Required work — Wherever the string "default" turns up in the data, copy the whole line.

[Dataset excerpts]
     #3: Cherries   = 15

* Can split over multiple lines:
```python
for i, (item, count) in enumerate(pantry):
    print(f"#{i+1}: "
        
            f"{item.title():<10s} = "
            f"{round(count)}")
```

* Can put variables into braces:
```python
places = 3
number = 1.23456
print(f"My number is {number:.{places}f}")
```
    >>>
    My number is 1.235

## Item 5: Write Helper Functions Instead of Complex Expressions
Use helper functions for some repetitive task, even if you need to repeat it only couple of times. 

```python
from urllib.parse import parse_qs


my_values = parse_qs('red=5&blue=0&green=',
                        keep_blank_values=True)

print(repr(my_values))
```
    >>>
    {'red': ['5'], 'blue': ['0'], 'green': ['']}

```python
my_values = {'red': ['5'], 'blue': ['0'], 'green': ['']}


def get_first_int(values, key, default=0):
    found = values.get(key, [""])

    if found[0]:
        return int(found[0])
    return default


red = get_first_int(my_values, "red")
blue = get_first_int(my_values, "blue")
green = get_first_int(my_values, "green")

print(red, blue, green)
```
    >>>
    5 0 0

Answer box —
def get_first_int(values, key, default=0):
    return default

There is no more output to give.